La nécessaire sobriété d’un côté, la guerre de l’autre… Cherchez l’erreur !
Depuis 150 ans, le formidable essor de l’agriculture est basé sur les énergies fossiles : acier, traction, plastique, phyto, engrais… Ce secteur est accusé de produire 18 % des émissions nationales de gaz à effet de serre (GES). Nos braves ruminants rejettent par leurs rots (et non par leurs pets) du méthane 25 fois plus destructeur que le CO2. La fabrication des engrais azotés utilise une quantité énorme d’hydrogène contenu dans le gaz fossile pour se combiner avec l’azote de l’air. D’après certains experts, il s’agit de rejets bruts et la captation du carbone par les plantes et, surtout, les sols travaillés intelligemment ne sont pas pris en compte. Nous aurions rejeté au niveau mondial depuis 1850 (début de l’ère industrielle) 2 500 milliards de tonnes de CO2 et, selon les scénarios, il nous reste entre 300 et 1 000 milliards de tonnes de CO2 à émettre avant 2050 si nous voulons rester en dessous des 2 °C et éviter un basculement irrémédiable du climat. Notre rythme actuel est de 50 milliards de tonnes rejetées par an. Il resterait dans les sols des réserves de gaz, pétrole, charbon équivalant à 3 500 milliards de tonnes de CO2. C’est sans compter le méthane piégé dans les sols gelés du permafrost qui serait libéré par le réchauffement. Nous sommes donc assis sur une cocotte-minute et, si nous ne baissons pas rapidement la flamme, elle nous pétera aux fesses.
Notre président nous parle de sobriété. Je peux te dire par expérience que si pendant ma vie professionnelle j’ai rejeté pas mal de CO2 avec le montant des retraites agricoles, le mot sobriété prend tout son sens. Nous ne sommes pas égaux en matière de rejets. Si un Africain moyen rejette 1,5 tonne par an, un Européen 10 tonnes, un Nord-Américain produit 20 tonnes.

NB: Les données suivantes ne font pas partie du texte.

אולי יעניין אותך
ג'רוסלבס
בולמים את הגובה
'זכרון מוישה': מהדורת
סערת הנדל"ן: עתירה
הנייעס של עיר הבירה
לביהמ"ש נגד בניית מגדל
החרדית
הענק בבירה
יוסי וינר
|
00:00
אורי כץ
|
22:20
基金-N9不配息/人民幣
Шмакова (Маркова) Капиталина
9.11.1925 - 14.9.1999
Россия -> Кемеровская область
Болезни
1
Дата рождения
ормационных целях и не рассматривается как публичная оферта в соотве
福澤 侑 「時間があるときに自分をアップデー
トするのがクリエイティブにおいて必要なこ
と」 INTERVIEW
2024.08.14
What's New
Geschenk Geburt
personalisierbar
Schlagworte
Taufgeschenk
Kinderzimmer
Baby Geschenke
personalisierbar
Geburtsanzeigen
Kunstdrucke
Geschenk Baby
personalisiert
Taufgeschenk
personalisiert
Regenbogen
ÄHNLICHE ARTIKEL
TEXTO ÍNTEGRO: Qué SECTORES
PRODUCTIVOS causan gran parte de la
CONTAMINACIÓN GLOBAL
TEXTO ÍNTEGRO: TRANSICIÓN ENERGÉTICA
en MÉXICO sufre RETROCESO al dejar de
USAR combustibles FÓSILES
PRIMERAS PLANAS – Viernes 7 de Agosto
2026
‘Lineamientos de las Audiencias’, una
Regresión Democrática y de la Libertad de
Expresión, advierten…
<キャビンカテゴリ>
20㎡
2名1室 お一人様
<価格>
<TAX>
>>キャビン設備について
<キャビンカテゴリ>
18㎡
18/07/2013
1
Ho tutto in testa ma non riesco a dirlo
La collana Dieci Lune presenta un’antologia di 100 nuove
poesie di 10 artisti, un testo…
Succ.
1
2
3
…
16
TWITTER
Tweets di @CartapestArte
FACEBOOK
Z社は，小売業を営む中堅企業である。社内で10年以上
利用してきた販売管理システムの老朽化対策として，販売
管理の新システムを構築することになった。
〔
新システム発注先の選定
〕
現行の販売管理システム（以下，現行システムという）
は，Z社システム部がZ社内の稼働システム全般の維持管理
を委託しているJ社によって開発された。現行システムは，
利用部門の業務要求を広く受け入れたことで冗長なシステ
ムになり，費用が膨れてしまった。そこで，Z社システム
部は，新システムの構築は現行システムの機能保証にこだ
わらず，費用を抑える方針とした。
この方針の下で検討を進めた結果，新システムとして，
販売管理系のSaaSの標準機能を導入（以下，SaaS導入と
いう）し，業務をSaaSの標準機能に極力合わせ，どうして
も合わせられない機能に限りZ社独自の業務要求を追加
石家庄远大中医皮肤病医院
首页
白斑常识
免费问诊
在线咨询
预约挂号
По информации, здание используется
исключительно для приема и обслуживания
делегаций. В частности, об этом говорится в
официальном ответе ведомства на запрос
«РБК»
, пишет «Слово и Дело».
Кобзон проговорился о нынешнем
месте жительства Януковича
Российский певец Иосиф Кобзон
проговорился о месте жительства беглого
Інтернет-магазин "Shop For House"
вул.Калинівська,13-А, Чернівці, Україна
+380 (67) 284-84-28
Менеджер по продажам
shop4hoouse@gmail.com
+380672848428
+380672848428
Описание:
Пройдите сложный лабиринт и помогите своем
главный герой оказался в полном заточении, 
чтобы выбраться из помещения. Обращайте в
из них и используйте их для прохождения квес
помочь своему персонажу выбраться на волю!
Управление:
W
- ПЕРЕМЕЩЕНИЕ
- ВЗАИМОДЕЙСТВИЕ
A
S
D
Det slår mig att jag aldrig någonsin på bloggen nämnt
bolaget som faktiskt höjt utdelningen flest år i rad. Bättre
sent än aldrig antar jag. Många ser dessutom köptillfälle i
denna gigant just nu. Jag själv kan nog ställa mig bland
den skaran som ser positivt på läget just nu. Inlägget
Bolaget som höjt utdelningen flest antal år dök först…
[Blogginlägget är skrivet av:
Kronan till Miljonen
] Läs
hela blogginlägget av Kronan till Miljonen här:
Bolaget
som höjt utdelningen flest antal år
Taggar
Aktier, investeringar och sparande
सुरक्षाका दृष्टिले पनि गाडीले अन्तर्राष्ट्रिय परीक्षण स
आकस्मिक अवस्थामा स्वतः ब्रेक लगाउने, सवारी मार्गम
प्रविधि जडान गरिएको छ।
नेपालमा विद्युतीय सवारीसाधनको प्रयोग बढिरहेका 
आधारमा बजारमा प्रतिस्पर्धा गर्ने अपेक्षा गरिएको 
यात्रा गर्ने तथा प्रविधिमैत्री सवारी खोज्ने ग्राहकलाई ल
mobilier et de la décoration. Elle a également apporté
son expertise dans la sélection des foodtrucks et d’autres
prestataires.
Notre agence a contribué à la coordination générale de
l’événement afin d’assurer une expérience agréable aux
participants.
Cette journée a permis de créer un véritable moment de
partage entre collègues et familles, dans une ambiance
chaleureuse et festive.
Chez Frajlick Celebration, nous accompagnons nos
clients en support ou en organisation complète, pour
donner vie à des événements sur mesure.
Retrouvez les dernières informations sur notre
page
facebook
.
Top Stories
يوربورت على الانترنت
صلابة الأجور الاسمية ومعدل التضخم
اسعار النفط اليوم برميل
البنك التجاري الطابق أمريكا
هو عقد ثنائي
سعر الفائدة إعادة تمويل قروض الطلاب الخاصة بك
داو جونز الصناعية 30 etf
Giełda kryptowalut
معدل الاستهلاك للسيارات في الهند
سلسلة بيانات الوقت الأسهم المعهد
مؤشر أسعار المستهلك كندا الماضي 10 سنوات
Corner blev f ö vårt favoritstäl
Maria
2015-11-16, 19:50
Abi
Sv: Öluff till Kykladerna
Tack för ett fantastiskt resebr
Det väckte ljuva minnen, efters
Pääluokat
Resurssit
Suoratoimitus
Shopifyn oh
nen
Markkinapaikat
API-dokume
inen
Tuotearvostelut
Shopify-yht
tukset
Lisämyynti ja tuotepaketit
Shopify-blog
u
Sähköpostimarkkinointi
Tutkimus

Les moyennes cachent aussi de grandes disparités, car les 10 % d’Américains les plus riches fabriquent 70 tonnes. Le 1 % de la population mondiale le plus émettrice contribuerait à 16 % des rejets globaux. Un tiers des Français se situent dans la classe des 10 % les plus riches au monde*. Beaucoup de chiffres pour dire que chacun doit faire des efforts mais que l’exemplarité est de mise sous peine de démotivation.
Les guerres actuelles génèrent aussi des rejets non comptabilisés. En effet, la fabrication de matériels militaires et les bombardements empestent l’atmosphère. Outre les pertes humaines et les bouleversements chez les populations visées, ces dérèglements provoquent aussi une flambée des prix et déstabilisent les marchés. Dos au mur, il faudrait investir massivement dans des énergies propres, faire des économies. C’est le contraire qui se produit. Mais à toutes choses malheur est bon. C’est en temps de crise que l’homme est obligé de se remettre en question et d’innover.
Parions qu’individuellement chacun va contribuer à l’effort d’un mode de vie plus sobre pour que, collectivement, nous gagnions l’enjeu du climat et des énergies nouvelles.
* Chiffres tirés d’une interview de Lucas Chancel, économiste, et parus dans Ouest-France.